Subject: Re: Issue 50 of the NetBSD CVS Digest is out.
To: David Maxwell , Rhialto <firstname.lastname@example.org>
From: Rhialto <email@example.com>
Date: 04/10/2006 22:49:56
On Mon 10 Apr 2006 at 16:34:32 -0400, David Maxwell wrote:
> I couldn't disagree more.
> Are you suggesting that companies shouldn't contribute to open source
> projects because they'll then come under fire for not "giving away"
> the way they make their business work?
It makes it more difficult to verify what is going on. Many security
analists argue that full disclosure of any security bugs in products is
the best overall strategy. Do we know now if all problems that are found
are being disclosed, or if perhaps some are witheld? I guess we can't
check. (Yes, I tend to be paranoid)
> NetBSD, and all its users are benefitting from the improvements to the code
> base that come as a result of this voluntary contribution on Coverity's part.
> NetBSD is the open source project, our code is open.
The code is, but you also want to know why changes are made.
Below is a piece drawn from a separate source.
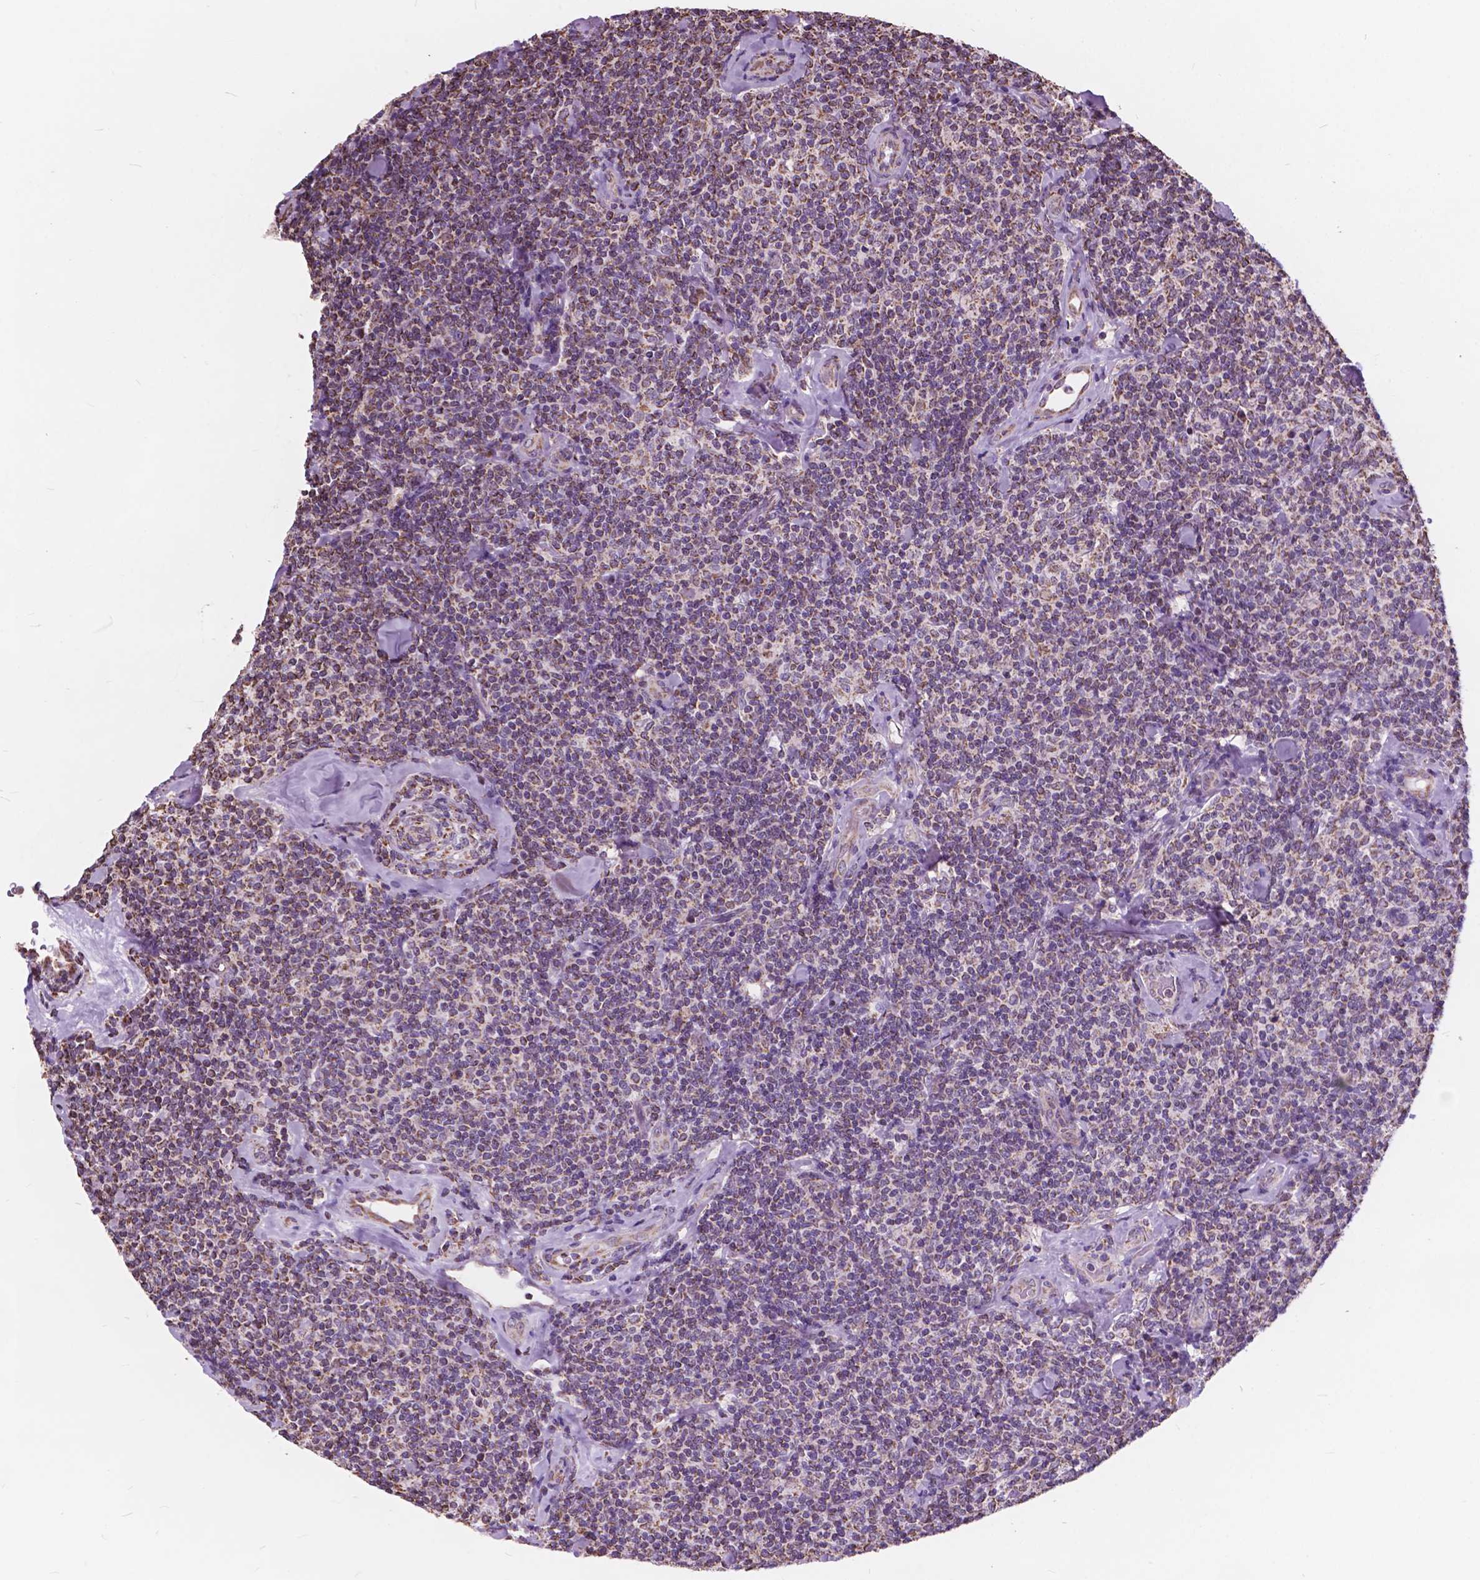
{"staining": {"intensity": "weak", "quantity": ">75%", "location": "cytoplasmic/membranous"}, "tissue": "lymphoma", "cell_type": "Tumor cells", "image_type": "cancer", "snomed": [{"axis": "morphology", "description": "Malignant lymphoma, non-Hodgkin's type, Low grade"}, {"axis": "topography", "description": "Lymph node"}], "caption": "A brown stain shows weak cytoplasmic/membranous staining of a protein in malignant lymphoma, non-Hodgkin's type (low-grade) tumor cells.", "gene": "SCOC", "patient": {"sex": "female", "age": 56}}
I
understand there are humans in the loop, acting on reports to see if
they are spurious or otherwise incorrect. That is very important.
> Coverity is a for-profit business. That they choose to give us _anything_,
> is charity on their part.
Apparently, the DHS is paying for it, at least that is how I interpret
what is written on the mentioned webpage.
> > Also, the apparent involvement of the
> > department for so-called "homeland security"  brings a certain taint
> > along.
> While some people may dislike some of what that (US) Government
> department does, would you claim that makes it impossible for them to
> fund any thing which is worthwhile and beneficial?
They might fund such things, but these people might question the motives
behind it. Again, I tend to be paranoid.
___ Olaf 'Rhialto' Seibert -- You author it, and I'll reader it.
\X/ rhialto/at/xs4all.nl -- Cetero censeo "authored" delendum esse.